WHAT YOU NEED TO DO
Rewrite every line of the data below, changing each "dashed" to "broken" and keeping everything else the same. Leave out the pictures.

+++ DATA SUPPLIED +++

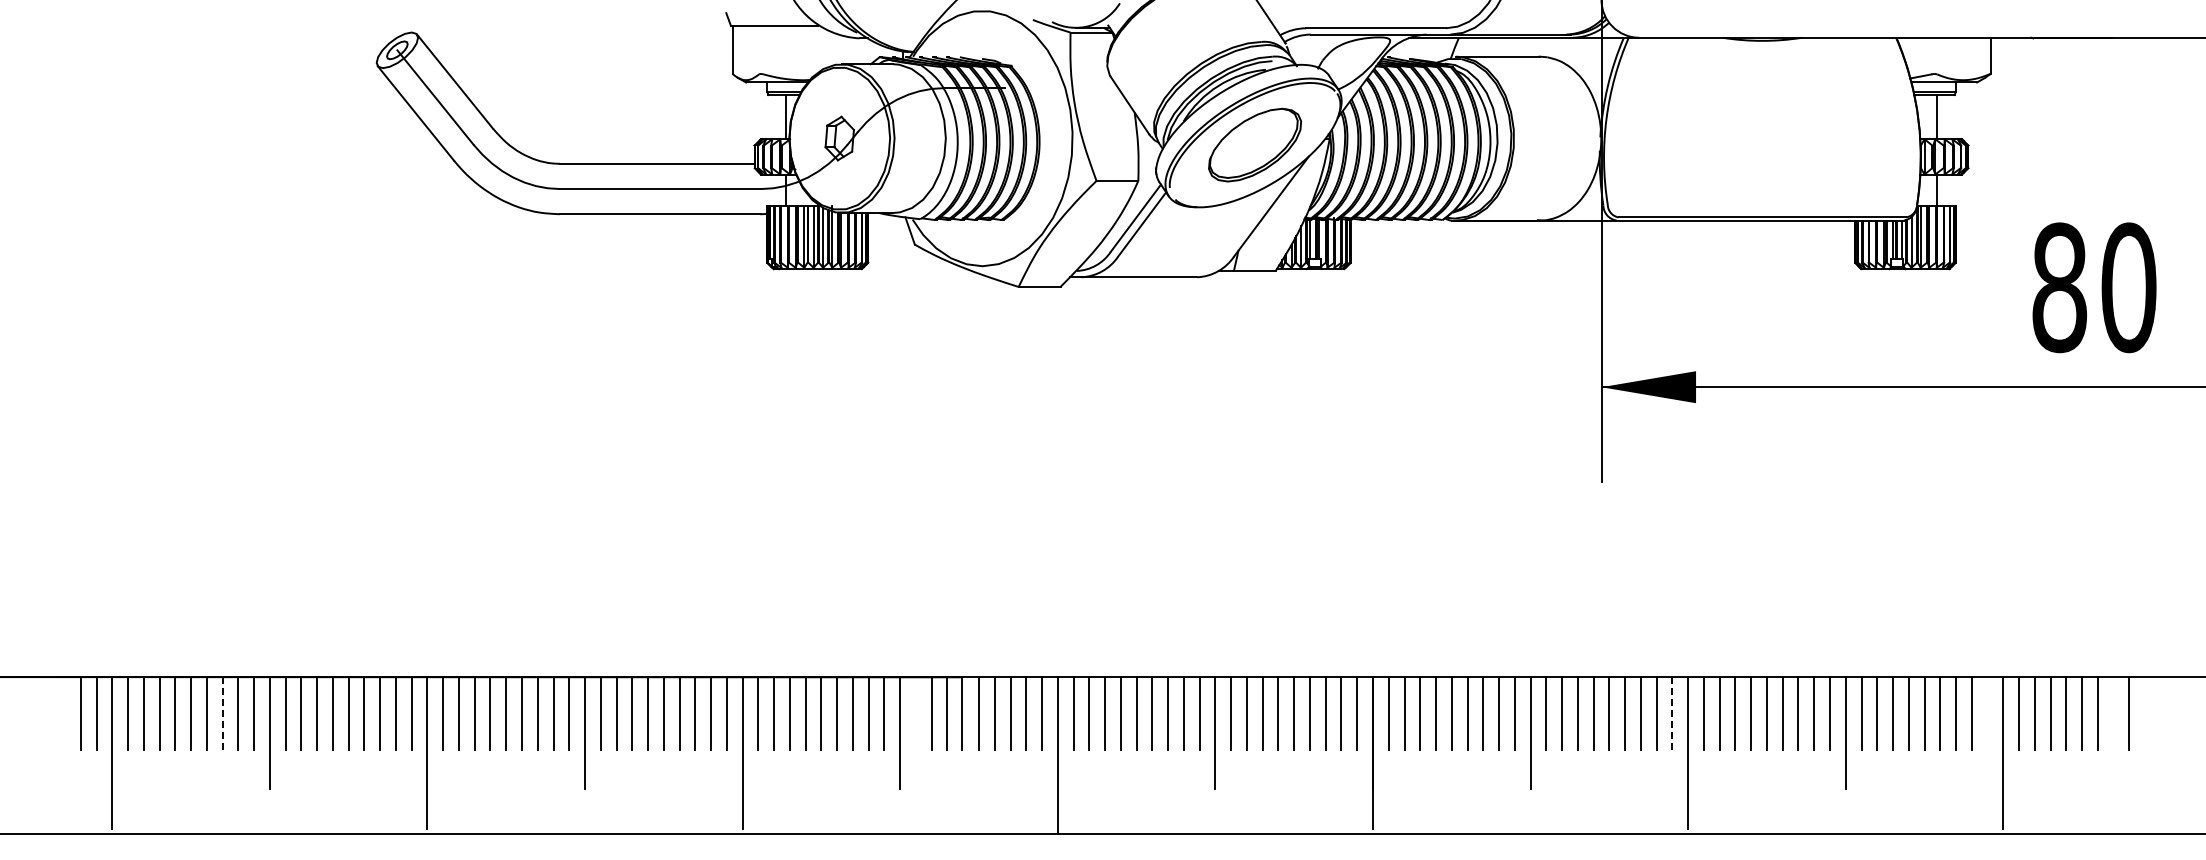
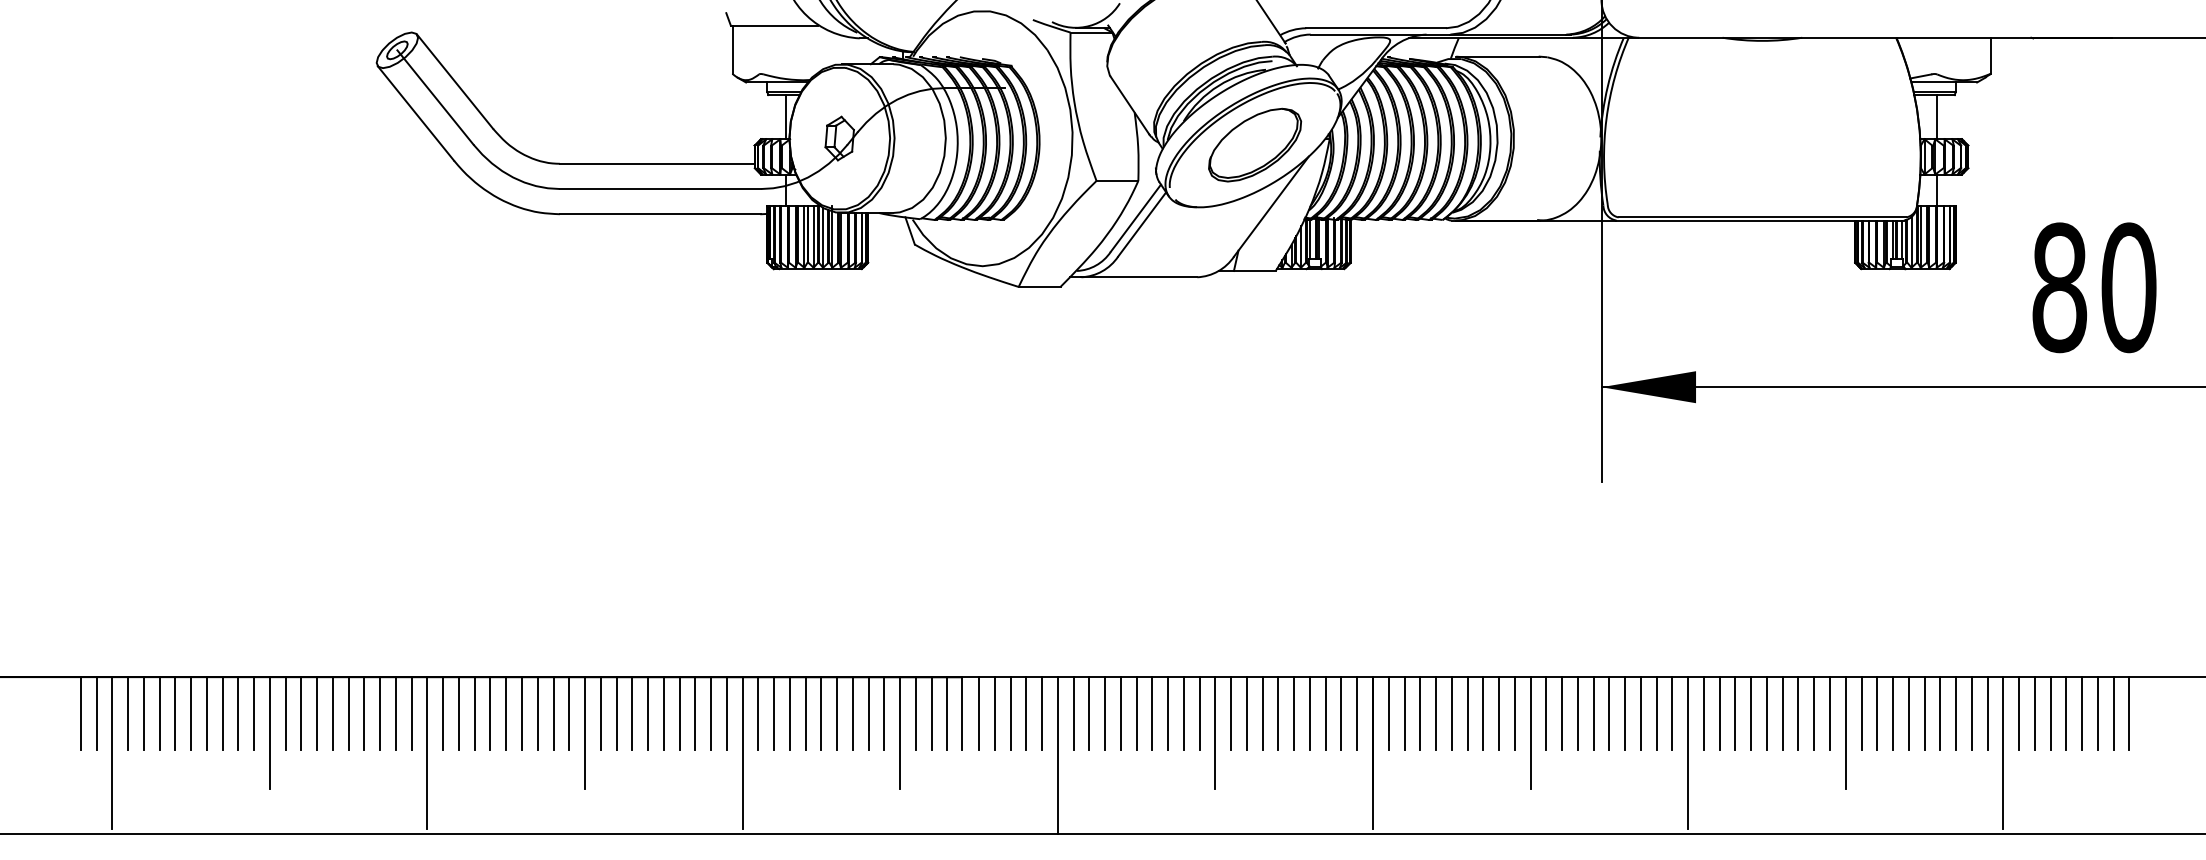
line at (915, 712): none -> present
line at (1987, 712): none -> present
line at (2113, 712): none -> present
line at (222, 713): dashed -> solid
line at (1672, 713): dashed -> solid
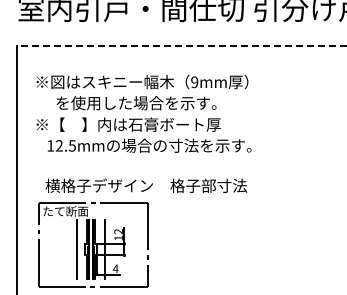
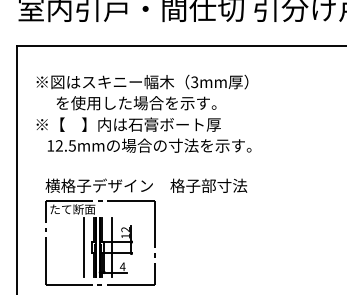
line at (181, 46): dashed -> solid
text at (194, 81): 9mm -> 3mm
part at (93, 244) position: (93, 244) -> (100, 242)
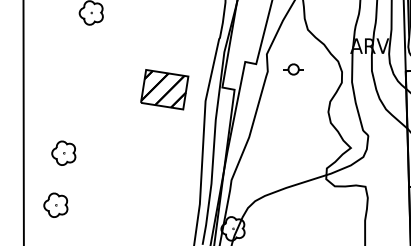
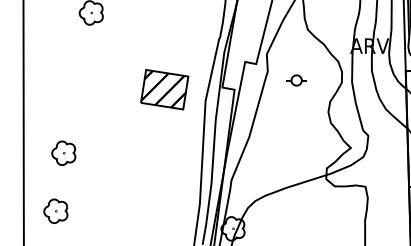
part at (293, 69) position: (293, 69) -> (296, 80)
part at (55, 204) position: (55, 204) -> (55, 210)
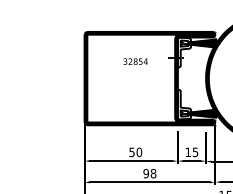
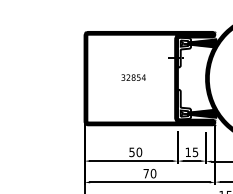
text at (135, 61) position: (135, 61) -> (133, 77)
text at (149, 173): 98 -> 70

+++

SOLUTION TO THE PROBLEM
line at (915, 712): none -> present
line at (1987, 712): none -> present
line at (2113, 712): none -> present
line at (222, 713): broken -> solid
line at (1672, 713): broken -> solid
line at (181, 46): broken -> solid
text at (194, 81): 9mm -> 3mm
part at (93, 244) position: (93, 244) -> (100, 242)
part at (293, 69) position: (293, 69) -> (296, 80)
part at (55, 204) position: (55, 204) -> (55, 210)
text at (135, 61) position: (135, 61) -> (133, 77)
text at (149, 173): 98 -> 70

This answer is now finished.